I have compiled the below c code which should send any input it receives in standard input to standard output. It works as expected in the following scenarios:
[user@host ~]$ ./my_program
test...
test...
^C
[user@host ~]$ echo "Hello" | ./my_program
Hello
[user@host ~]$ ./my_program < test.txt
Contents of test.txt ...
However, if I redirect the output of a shell command into my program like so:
[user@host ~]$ ./my_program <(echo "Hello")
It does not output anything and waits for input as if I started the program with just ./my_program
I expected an output of Hello
and then the program to end. When I run the command cat <(echo "Hello")
I get this expected result.
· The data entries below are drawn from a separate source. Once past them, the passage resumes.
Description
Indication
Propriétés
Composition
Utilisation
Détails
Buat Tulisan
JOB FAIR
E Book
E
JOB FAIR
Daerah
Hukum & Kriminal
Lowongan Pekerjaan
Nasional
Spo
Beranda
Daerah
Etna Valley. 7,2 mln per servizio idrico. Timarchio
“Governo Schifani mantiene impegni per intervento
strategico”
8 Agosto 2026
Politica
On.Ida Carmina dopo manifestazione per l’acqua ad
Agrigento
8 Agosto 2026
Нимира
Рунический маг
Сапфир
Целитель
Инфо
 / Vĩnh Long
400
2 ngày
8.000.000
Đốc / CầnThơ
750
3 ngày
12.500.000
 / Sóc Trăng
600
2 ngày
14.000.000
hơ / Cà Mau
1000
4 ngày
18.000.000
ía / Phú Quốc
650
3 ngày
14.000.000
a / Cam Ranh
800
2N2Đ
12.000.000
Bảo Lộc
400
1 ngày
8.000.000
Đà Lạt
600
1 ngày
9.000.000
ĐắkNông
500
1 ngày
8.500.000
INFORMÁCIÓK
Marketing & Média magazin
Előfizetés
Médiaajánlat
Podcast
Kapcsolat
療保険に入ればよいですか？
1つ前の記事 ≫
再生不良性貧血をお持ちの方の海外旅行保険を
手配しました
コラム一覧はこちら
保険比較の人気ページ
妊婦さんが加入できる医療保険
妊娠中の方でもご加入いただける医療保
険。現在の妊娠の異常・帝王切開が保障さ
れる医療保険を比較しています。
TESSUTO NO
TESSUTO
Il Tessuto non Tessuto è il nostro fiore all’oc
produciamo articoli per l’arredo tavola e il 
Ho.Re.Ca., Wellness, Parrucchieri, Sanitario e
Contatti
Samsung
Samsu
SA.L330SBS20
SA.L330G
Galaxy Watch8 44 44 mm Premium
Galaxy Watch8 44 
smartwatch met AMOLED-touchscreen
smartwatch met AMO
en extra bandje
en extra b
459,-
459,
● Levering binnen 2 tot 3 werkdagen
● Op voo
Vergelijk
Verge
What is causing the difference in behaviour between cat
and my_program
?
/* my_program.c */
#include <stdio.h>
int main()
{
int c = getchar();
while (c != EOF) {
putchar(c);
c = getchar();
}
return 0;
}
CodePudding user response:
Posting Community Wiki because the question is caused by a typo and thus off-topic.
You're passing a filename associated with a pipeline with the output of echo "Hello"
on your program's command line, not attaching it to stdin.
To attach it to stdin you need an extra <
on the command line:
./my_program < <(echo "Hello")
It works with cat
the other way because when cat
is passed command-line arguments, it treats them as files to read from.